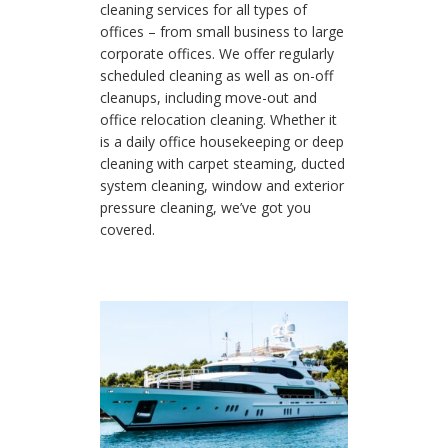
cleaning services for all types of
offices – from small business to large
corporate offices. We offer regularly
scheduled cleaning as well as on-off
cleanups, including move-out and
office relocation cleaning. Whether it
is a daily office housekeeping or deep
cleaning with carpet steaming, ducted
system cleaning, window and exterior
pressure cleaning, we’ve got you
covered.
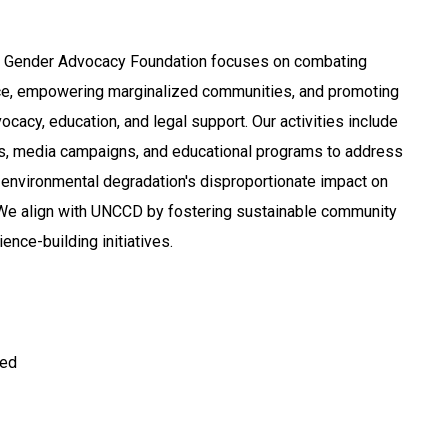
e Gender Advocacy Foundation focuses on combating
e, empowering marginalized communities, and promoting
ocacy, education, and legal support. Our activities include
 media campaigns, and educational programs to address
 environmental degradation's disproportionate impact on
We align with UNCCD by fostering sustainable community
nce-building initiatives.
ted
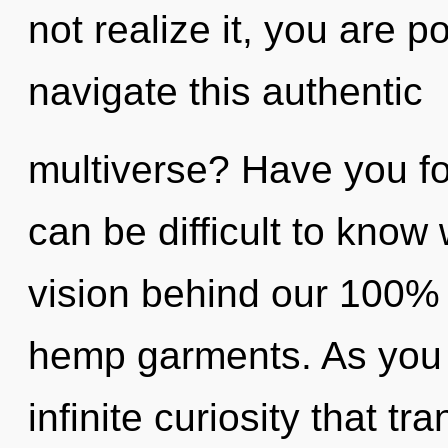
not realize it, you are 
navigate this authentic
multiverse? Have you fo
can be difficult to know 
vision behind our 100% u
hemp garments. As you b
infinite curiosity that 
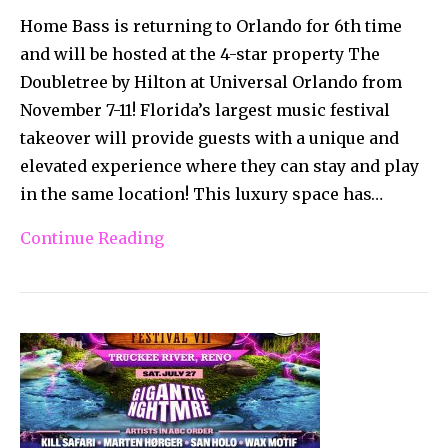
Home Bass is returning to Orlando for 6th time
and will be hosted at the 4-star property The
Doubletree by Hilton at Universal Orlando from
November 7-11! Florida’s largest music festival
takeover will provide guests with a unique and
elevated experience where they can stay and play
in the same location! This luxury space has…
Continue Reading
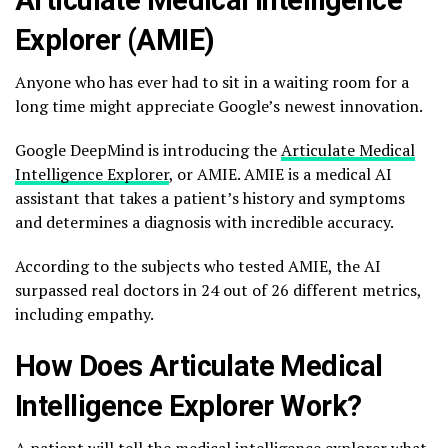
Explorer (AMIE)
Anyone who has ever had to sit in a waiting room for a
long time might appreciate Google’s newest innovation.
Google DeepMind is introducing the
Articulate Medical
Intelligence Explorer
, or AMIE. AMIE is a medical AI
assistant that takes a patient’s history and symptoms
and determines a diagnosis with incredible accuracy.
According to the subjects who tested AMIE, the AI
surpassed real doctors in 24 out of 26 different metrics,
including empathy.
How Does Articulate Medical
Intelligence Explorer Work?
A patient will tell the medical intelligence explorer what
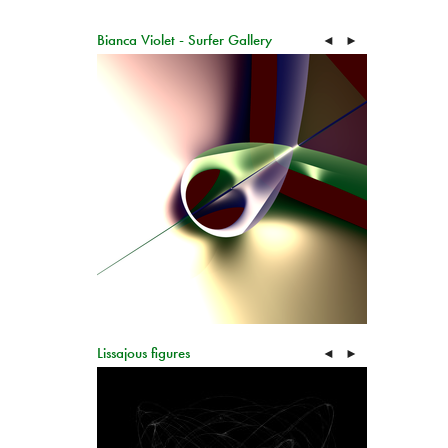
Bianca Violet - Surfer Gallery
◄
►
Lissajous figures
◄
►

Problem requirements: Count the lines in the records above that contain the word "cleaning", and reply with that number alone.

Result for this exercise: 6